**Texte à lire**

Lac d'Anterne

Le lac d'Anterne est un lac de France situé dans les Alpes, en Haute-Savoie, sur la commune de Passy, dans la réserve naturelle nationale de Sixt-Passy[1].

Lac d'Anterne

Vue du lac d'Anterne.
Administration
Pays France
Département Haute-Savoie
Géographie
Coordonnées 45° 59′ 28″ N, 6° 47′ 53″ E[1]
Type Naturel
Origine Glaciaire[1]
Superficie 11,6 ha[1]
Longueur 650 m[1]
Largeur 430 m[1]
Altitude 2 063 m
Profondeur
 · Maximale
 · Moyenne

13,2 m[1]
6,5 m[1]
Volume 760 000 m3[1]
Hydrographie
Bassin versant 2,5 km2[1]
Alimentation 5 petits torrents[1]
Émissaire(s) Perte[1]
Durée de rétention 3 mois[1]
Îles
Nombre d’îles 0[1]
Divers
Peuplement piscicole truites et ombles chevaliers
Géolocalisation sur la carte : Haute-Savoie
Géolocalisation sur la carte : France

Description

D'une superficie d'environ 10 hectares, il repose au milieu des alpages à 2 063 mètres d'altitude au fond d'un cirque bordé de sommets, avec à l'ouest la falaise des Rochers des Fiz, haute de plusieurs centaines de mètres (Tête à l'Ane 2804 m) et à l'est les Frêtes de Villy et de Moëde (Tête de Willy 2 481 mètres). Plus en altitude, au sud, le col d'Anterne (2 257 m) est un passage privilégié entre le Haut-Giffre et le massif des Aiguilles Rouges et aussi entre la Réserve naturelle de Passy et celle de Sixt-Passy. On peut aussi descendre vers la vallée de l'Arve et Saint-Gervais-les-Bains.

Le lac d'Anterne est un poljé glacio-karstique: il a été formé par la dissolution chimique des calcaires du Malm, facilitée par la présence d'un réseau de fractures qui se retrouvent dans la forme des bras du lac. Cette doline a ensuite été surcreusée par les glaciers pendant les glaciations, notamment la dernière, celle de Würm (125 000 à 10 000 av. J.C.). La cuvette a été créée dans les terrains tendres de l'Oxfordien (marnes imperméables âgées de près de 160 millions d'années), du Dogger et du Lias tandis que le Malm restant, mécaniquement plus résistant, formait un verrou. Comme il est situé sur un terrain marneux, il est relativement rapidement comblé par la sédimentation[1].

**Consigne 1**
Recopiez à l'identique les lignes qui suivent, en commençant par la toute première et en vous arrêtant après celle qui contient « road: (408, 17) ».

**Lignes**
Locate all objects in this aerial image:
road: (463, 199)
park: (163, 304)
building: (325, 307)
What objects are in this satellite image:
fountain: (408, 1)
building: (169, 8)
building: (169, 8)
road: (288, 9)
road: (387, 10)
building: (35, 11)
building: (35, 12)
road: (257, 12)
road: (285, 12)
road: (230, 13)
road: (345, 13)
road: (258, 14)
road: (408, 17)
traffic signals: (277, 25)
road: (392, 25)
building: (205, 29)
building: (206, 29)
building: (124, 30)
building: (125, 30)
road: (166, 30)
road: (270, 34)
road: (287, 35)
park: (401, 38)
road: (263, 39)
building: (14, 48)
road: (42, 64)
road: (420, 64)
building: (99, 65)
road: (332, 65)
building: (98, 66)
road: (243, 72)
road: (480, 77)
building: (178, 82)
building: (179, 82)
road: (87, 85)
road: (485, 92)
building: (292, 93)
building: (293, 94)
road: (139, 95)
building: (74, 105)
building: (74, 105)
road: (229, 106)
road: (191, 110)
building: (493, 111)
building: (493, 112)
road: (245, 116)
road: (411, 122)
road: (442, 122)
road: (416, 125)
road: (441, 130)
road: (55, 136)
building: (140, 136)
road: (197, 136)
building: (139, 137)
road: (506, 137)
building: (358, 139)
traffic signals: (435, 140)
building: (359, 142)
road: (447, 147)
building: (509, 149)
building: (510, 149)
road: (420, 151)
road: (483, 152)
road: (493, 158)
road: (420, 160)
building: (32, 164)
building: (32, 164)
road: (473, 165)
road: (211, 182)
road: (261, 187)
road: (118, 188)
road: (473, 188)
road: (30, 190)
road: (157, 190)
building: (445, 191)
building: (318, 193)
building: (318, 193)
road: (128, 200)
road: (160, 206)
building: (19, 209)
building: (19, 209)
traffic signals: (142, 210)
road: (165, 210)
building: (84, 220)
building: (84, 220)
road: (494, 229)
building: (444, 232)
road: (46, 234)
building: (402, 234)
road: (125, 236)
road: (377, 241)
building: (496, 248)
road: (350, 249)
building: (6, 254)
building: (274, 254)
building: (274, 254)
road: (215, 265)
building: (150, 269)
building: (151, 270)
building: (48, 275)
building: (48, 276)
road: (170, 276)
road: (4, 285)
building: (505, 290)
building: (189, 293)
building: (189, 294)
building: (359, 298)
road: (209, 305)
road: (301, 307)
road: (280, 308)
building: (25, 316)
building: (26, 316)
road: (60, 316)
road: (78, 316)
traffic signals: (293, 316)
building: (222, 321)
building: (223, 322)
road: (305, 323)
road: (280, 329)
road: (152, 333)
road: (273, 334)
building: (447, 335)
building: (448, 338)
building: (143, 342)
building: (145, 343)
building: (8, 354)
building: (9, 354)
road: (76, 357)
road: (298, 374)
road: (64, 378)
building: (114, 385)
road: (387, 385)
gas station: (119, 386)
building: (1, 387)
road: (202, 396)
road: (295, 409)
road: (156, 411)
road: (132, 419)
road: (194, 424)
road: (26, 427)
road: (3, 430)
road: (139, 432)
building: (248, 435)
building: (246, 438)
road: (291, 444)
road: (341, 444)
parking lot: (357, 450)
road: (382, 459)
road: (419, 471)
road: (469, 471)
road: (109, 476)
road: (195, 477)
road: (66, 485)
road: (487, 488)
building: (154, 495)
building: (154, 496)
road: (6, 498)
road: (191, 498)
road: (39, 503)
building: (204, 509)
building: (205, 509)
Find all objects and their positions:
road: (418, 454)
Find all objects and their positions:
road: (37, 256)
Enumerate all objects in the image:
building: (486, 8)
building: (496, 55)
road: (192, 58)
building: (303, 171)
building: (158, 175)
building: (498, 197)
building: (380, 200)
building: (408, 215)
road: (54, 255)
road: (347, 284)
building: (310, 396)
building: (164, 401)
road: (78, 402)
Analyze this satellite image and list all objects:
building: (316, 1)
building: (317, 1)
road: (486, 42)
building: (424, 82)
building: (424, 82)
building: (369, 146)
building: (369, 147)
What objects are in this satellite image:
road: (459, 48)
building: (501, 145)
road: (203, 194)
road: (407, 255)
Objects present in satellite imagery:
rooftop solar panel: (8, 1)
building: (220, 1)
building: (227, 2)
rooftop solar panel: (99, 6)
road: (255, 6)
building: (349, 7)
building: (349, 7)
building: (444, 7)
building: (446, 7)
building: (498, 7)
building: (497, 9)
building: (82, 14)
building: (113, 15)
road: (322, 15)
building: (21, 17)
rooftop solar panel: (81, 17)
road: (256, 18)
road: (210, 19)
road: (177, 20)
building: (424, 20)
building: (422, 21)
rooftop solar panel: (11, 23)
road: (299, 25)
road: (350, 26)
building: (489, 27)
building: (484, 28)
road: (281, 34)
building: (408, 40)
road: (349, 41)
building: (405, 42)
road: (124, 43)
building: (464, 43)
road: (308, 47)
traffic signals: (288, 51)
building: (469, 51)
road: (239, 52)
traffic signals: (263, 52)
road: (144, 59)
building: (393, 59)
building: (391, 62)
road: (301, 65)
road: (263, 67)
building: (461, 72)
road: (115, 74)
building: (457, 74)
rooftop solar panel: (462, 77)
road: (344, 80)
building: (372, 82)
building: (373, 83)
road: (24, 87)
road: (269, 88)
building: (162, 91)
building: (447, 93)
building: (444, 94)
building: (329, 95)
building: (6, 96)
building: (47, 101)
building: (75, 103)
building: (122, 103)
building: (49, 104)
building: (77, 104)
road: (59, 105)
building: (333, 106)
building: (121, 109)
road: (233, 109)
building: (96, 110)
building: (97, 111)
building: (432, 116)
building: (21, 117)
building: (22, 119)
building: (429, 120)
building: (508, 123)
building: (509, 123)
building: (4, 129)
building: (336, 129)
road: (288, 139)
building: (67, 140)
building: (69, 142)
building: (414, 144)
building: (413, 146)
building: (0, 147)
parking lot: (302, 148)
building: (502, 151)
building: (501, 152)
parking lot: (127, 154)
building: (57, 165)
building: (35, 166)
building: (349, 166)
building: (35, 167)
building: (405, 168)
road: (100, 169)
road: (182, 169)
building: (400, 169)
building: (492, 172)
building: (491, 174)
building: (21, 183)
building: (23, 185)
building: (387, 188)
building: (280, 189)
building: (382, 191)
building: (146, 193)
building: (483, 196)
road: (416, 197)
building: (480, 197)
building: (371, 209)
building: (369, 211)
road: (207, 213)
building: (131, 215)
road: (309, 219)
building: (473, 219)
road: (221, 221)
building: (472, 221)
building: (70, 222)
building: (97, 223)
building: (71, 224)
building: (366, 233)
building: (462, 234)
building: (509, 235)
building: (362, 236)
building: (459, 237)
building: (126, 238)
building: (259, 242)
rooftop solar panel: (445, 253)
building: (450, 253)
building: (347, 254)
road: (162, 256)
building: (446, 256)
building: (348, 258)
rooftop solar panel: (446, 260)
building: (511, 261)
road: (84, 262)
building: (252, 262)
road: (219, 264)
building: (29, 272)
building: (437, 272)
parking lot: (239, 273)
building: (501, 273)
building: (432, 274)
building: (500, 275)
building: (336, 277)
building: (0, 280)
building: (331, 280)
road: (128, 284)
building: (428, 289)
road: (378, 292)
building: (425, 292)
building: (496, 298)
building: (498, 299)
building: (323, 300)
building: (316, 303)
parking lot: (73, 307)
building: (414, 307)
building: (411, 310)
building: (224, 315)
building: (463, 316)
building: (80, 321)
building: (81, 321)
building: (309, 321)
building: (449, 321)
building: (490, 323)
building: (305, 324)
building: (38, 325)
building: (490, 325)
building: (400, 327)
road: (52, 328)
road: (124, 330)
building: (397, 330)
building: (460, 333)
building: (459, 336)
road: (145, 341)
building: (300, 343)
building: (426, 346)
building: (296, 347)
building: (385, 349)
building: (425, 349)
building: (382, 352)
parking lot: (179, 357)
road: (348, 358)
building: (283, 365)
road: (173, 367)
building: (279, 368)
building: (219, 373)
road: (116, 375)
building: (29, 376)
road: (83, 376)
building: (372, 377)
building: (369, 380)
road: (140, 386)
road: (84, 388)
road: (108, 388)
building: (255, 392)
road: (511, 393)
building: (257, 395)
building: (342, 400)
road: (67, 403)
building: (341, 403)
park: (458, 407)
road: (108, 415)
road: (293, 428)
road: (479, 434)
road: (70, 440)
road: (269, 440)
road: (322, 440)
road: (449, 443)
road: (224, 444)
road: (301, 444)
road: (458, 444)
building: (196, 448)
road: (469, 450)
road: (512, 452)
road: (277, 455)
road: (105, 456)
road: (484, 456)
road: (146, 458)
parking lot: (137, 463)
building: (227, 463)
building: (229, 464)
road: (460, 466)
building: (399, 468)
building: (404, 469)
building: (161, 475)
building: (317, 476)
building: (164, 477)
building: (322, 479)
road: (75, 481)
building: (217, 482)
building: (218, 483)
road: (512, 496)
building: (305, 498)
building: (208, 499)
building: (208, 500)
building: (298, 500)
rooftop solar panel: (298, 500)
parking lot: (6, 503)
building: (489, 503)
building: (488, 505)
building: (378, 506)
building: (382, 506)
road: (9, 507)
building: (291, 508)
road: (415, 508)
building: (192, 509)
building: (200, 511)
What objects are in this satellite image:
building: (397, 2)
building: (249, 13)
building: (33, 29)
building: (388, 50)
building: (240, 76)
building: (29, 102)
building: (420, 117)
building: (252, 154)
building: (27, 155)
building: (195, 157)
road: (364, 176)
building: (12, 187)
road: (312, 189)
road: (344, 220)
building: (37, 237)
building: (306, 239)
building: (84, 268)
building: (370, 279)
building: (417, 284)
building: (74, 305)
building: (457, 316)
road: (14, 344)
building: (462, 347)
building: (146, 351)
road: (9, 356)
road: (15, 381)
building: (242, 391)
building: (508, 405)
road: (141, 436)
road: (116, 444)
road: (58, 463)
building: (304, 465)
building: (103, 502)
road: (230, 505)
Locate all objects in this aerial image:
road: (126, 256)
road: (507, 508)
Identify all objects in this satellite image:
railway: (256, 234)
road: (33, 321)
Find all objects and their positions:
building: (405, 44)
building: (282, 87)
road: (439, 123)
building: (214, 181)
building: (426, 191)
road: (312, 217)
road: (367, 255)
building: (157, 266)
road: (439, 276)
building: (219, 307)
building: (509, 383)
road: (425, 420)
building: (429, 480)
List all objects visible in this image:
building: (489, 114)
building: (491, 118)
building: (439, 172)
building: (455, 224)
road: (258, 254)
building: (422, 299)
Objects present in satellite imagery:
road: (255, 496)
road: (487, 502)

**Consigne 2**
Prolongez le texte sur le lac d'Anterne en reprenant juste après sa dernière phrase.

**Résultat 1**
Locate all objects in this aerial image:
road: (463, 199)
park: (163, 304)
building: (325, 307)
What objects are in this satellite image:
fountain: (408, 1)
building: (169, 8)
building: (169, 8)
road: (288, 9)
road: (387, 10)
building: (35, 11)
building: (35, 12)
road: (257, 12)
road: (285, 12)
road: (230, 13)
road: (345, 13)
road: (258, 14)
road: (408, 17)

**Résultat 2**
L'eau est transparente jusqu'à 3 mètres environ. Sa température peut atteindre 14 °C en été et elle gèle à partir du mois de novembre[1]. Son pH est de 8 avec une concentration de Ca2+ de 30 mg/l et peu d'autres minéraux[2]. L'émissaire du lac a un débit maximum à la fonte des neiges (env. 100 l/s) et s'écoule sur une trentaine de mètres avant de se perdre dans un gouffre. Les eaux ressortent 800 m plus loin, 200 m plus bas, après un parcours souterrain de 2 à 4 h[1].

L'eau du lac est très pauvre en phytoplancton avec une concentration estivale comprise entre seulement 60 et 2500 cellules par ml. Les espèces prédominantes varient avec le temps. Cela peut être des Chlorophycées, des Chrysophycées (Ochromonas) ou des diatomées, notamment la petite Cyclotella cyclopuncta qui lui est caractéristique. Six espèces de Cyanobactéries ont également pu être observées mais les Xanthophycées sont totalement absentes[2].

Ce lac est peuplé de truites et d'ombles chevaliers. Dans ses prairies vivent les marmottes, le lagopède alpin et les bouquetins.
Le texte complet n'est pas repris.